Question

Find the area of the athletic ground given below. (All dimensions are in Meters)

A. $1165.5c{m}^2$
B. $1165.5m^2$
C. $116.5c{m}^2$
D. None

Answer 1

Hint: We can see two geometrical shapes in the given diagram. They are one rectangle and two semi circles. We have the width of the rectangle and total length of the ground which includes the radius of the two semi circles. So, to calculate the length of the rectangle we will subtract the radiuses of two semi circles from the total length of ground. Now we will calculate the area of each shape and sum up them to get the required result.

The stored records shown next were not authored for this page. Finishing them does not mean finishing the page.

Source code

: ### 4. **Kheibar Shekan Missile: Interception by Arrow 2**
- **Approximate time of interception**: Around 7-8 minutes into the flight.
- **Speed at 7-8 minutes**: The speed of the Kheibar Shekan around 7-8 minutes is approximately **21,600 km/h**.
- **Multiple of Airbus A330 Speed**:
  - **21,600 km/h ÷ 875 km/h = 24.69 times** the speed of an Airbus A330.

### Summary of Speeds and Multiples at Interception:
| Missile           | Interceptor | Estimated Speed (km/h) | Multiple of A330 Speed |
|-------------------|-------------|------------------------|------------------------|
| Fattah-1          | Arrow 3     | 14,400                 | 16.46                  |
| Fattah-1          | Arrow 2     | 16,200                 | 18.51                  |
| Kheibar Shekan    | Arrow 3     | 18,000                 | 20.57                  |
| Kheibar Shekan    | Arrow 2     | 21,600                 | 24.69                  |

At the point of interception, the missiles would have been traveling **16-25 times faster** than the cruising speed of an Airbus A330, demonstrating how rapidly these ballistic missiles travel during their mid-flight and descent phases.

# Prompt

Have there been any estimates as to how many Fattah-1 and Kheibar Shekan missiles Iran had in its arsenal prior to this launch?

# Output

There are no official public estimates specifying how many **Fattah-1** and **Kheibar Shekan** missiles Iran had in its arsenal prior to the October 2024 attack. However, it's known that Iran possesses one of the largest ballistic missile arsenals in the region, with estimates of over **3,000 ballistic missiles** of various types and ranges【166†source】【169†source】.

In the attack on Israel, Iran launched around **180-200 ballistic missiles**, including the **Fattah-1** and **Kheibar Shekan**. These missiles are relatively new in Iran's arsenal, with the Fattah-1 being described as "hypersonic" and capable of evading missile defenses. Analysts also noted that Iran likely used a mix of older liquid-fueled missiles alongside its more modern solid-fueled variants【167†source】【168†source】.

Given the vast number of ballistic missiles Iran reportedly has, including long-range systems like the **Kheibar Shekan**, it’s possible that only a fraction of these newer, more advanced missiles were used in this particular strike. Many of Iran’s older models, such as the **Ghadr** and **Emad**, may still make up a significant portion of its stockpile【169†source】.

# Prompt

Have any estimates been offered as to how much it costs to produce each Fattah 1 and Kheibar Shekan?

Complete step-by-step answer:
Given that, The athletic ground is given below

The diameter of the two semi circles is $CA=21m$.
Now the area of the one semi circle is given by
$\begin{array}{rl}& A={\displaystyle \frac{1}{8}}\pi d^2\\ & \Rightarrow A={\displaystyle \frac{1}{8}}\times 3.14\times {21}^2\\ & \Rightarrow A=173.0925m^2\end{array}$
Now the area of the two semi circles is given by
$\begin{array}{rl}& 2A=2\times 173.0925\\ & \Rightarrow 2A=346.185m^2\end{array}$
In the problem we have the width of the rectangle as $21m$. Now the length of the rectangle is given by
$\begin{array}{rl}& l=60-{\displaystyle \frac{21}{2}}-{\displaystyle \frac{21}{2}}\\ & \Rightarrow l=39m\end{array}$
So the area of the rectangle is calculated as
$\begin{array}{rl}& a=l\times b\\ & \Rightarrow a=39\times 21\\ & \Rightarrow a=819m^2\end{array}$
Now the total area of the ground is equal to the sum of the area of the rectangle and the total areas of the two semi circles.
$\begin{array}{rl}& \therefore A_r=a+2A\\ & \Rightarrow A_r=819+346.185\\ & \Rightarrow A_r=1165.185m^2\end{array}$
$\therefore$Area of the athletic ground is $1165.15m^2$.

So, the correct answer is “Option B”.

Note: We can directly use the below formula to get the area of the athletic ground.
$\begin{array}{rl}& A=b\times (EF-CA)+\pi {\left(CA\right)}^2\\ & \Rightarrow A=21\times (60-21)+\pi \times {21}^2\\ & \Rightarrow A=819+346.185\\ & \Rightarrow A=1165.15m^2\end{array}$
From both the methods we got the same result.